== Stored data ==
·····

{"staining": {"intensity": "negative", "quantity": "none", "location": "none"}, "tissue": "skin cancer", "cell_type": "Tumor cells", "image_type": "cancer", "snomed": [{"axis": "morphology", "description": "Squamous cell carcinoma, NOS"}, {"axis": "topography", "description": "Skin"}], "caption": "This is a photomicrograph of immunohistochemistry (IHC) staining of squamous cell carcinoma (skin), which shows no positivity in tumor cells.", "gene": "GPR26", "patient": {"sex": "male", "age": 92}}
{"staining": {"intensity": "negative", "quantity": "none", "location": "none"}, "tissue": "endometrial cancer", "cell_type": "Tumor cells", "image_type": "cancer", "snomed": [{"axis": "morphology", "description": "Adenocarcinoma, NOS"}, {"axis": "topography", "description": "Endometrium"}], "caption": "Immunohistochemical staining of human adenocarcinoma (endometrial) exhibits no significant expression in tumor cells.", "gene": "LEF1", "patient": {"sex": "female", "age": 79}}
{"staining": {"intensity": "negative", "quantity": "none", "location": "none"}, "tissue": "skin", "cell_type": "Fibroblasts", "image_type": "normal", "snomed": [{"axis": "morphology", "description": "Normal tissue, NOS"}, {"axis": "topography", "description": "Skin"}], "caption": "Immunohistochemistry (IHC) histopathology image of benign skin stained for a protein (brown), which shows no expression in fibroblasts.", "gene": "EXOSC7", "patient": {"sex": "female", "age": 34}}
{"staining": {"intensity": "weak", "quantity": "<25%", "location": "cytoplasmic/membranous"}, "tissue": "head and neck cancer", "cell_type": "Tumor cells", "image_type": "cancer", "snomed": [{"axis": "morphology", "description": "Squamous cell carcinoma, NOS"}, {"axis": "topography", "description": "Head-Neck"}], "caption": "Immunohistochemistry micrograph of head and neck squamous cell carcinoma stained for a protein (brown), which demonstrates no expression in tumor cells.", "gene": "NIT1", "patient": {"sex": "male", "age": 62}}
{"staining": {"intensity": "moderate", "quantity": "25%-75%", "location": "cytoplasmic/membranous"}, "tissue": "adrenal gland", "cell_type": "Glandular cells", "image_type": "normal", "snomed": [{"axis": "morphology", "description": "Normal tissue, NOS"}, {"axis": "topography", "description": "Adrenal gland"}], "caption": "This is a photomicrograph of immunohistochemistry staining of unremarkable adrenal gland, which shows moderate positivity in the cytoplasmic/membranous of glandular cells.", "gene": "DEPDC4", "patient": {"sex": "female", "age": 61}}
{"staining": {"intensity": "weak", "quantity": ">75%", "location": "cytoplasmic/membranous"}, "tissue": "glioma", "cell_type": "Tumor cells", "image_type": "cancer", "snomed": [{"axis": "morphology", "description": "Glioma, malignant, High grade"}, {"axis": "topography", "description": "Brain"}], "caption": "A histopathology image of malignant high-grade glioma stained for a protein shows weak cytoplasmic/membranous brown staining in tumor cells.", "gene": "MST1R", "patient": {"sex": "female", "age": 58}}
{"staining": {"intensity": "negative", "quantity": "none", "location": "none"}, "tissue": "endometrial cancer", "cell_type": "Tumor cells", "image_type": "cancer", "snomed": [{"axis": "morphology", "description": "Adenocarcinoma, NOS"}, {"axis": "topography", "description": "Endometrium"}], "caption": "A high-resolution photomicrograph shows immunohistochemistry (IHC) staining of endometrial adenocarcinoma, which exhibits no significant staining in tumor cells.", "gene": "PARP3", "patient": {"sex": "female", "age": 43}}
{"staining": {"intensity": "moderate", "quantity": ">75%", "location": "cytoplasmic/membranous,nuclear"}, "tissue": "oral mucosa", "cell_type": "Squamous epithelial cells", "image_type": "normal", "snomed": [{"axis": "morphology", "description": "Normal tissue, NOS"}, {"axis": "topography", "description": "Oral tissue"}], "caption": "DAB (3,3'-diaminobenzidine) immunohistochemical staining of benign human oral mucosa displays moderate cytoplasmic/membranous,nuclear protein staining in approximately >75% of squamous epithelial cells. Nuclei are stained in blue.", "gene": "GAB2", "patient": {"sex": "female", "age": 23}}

·····

== Task directions ==
Beginning with the line that contains "image of malignant", return every line through the end of the data above, exactly as written.

== Completed exercise ==
{"staining": {"intensity": "weak", "quantity": ">75%", "location": "cytoplasmic/membranous"}, "tissue": "glioma", "cell_type": "Tumor cells", "image_type": "cancer", "snomed": [{"axis": "morphology", "description": "Glioma, malignant, High grade"}, {"axis": "topography", "description": "Brain"}], "caption": "A histopathology image of malignant high-grade glioma stained for a protein shows weak cytoplasmic/membranous brown staining in tumor cells.", "gene": "MST1R", "patient": {"sex": "female", "age": 58}}
{"staining": {"intensity": "negative", "quantity": "none", "location": "none"}, "tissue": "endometrial cancer", "cell_type": "Tumor cells", "image_type": "cancer", "snomed": [{"axis": "morphology", "description": "Adenocarcinoma, NOS"}, {"axis": "topography", "description": "Endometrium"}], "caption": "A high-resolution photomicrograph shows immunohistochemistry (IHC) staining of endometrial adenocarcinoma, which exhibits no significant staining in tumor cells.", "gene": "PARP3", "patient": {"sex": "female", "age": 43}}
{"staining": {"intensity": "moderate", "quantity": ">75%", "location": "cytoplasmic/membranous,nuclear"}, "tissue": "oral mucosa", "cell_type": "Squamous epithelial cells", "image_type": "normal", "snomed": [{"axis": "morphology", "description": "Normal tissue, NOS"}, {"axis": "topography", "description": "Oral tissue"}], "caption": "DAB (3,3'-diaminobenzidine) immunohistochemical staining of benign human oral mucosa displays moderate cytoplasmic/membranous,nuclear protein staining in approximately >75% of squamous epithelial cells. Nuclei are stained in blue.", "gene": "GAB2", "patient": {"sex": "female", "age": 23}}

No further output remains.